Despite the difficulties, Atos has confirmed its targets for 2025 – the company says it will close the year with profitability and positive cash flow. This is important because in 2024 the company was undergoing a deep financial restructuring – debt was reduced by €2.1 billion and banks and bondholders became significant shareholders. This information is beyond the current publication, but provides important context (including the full debt restructuring completed in 2024).

In the announcement, the management signals a turnaround in strategy — from 2026, M&A will be put on hold and the acceleration of M&A activity is postponed until 2027-2028. As Philippe Salle pointed out: the target is companies with revenues in the range of €20-200 million, not ‘very large acquisitions’. This means that Atos is planning a series of small acquisitions to support key areas rather than a spectacular purchase of a single ‘pump’.

From a technological and market perspective, a change of direction could be crucial for Atos. The company remains deeply involved in sectors such as defence and high-performance computing – it is the one that operates the supercomputers used by the French nuclear sector, among others. However, declining revenues in traditional IT outsourcing and challenging markets in the US and UK show that the task of rebuilding its position is significant.

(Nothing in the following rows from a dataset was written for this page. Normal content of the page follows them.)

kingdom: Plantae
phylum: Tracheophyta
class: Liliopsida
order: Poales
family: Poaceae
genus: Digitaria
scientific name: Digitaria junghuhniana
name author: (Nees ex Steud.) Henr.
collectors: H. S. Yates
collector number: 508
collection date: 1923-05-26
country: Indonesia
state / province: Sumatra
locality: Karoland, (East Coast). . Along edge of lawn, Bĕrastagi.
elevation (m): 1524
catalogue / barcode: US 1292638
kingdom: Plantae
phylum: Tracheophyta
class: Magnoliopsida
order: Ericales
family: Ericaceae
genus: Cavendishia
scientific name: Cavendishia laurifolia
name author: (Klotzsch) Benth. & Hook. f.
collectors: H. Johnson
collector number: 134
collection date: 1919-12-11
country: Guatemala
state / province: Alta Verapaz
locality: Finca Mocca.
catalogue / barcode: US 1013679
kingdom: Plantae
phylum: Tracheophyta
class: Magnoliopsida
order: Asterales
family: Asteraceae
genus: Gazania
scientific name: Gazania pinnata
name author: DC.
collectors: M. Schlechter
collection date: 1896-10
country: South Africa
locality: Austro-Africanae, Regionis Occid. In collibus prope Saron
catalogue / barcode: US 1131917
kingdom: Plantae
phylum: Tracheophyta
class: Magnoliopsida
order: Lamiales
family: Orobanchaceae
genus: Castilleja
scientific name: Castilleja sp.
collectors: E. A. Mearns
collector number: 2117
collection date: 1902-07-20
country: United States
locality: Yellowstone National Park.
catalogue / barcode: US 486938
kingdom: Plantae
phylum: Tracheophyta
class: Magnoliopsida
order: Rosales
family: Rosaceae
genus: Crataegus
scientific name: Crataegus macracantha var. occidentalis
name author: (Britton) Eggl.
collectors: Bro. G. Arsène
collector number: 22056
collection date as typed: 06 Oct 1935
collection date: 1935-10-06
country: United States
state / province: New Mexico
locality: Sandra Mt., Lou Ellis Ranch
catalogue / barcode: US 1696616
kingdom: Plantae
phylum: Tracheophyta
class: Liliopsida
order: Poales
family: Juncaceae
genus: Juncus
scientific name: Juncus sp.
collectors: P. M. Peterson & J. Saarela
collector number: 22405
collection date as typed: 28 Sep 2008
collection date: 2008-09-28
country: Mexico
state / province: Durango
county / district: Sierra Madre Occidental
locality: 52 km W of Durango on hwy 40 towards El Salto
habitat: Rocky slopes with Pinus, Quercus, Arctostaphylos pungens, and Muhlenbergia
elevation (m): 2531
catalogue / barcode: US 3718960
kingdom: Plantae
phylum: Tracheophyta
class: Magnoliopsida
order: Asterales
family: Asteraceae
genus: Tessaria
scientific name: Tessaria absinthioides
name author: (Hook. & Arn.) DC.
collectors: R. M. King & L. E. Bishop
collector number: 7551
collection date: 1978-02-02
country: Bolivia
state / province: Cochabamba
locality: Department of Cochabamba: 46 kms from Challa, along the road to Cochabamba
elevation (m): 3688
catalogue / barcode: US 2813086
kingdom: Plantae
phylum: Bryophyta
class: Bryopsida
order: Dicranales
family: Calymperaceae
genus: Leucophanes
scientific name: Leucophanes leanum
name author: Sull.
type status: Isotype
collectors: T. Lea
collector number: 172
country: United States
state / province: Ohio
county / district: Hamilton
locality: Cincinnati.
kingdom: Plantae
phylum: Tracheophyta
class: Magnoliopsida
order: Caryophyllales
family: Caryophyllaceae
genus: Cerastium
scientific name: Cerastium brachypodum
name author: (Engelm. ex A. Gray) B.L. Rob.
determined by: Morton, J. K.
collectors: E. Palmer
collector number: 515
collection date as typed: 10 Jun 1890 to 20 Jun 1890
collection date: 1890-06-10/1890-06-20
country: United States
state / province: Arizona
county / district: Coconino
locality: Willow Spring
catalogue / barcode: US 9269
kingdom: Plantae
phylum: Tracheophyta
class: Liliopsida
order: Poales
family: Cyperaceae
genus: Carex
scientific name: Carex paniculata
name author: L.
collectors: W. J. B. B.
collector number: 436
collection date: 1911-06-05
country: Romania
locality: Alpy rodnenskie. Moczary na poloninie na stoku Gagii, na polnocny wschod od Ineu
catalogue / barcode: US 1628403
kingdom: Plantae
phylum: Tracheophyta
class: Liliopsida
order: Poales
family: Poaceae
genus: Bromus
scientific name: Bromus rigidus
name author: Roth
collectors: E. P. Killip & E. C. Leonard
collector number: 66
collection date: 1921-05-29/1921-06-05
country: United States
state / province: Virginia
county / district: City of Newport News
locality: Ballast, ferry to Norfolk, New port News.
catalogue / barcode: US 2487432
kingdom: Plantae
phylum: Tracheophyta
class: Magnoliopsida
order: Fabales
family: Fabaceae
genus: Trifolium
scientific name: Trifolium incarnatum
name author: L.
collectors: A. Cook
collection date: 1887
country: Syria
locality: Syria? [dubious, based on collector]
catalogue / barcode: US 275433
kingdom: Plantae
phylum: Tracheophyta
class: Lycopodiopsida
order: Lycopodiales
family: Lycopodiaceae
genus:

For the IT market, this is a signal: Atos is not simply returning to a growth path, but is rebuilding its business model. The withdrawal from low-margin contracts, cost restructuring and the postponement of M&A activity to future years give the picture of a company that is more defensive than offensive. In the short term, the decline in revenues may be a cause for concern; in the medium term, it is a foundation for stabilisation and rebuilding.

In practice, the key questions are whether Atos’ commercial pipeline is strong enough to resume organic growth in 2026 – as the company claims – and whether its strategy of smaller acquisitions will be overwhelmed by competition from larger integrators. In addition, maintaining profitability while scaling down will test the cost discipline and quality of the contract portfolio.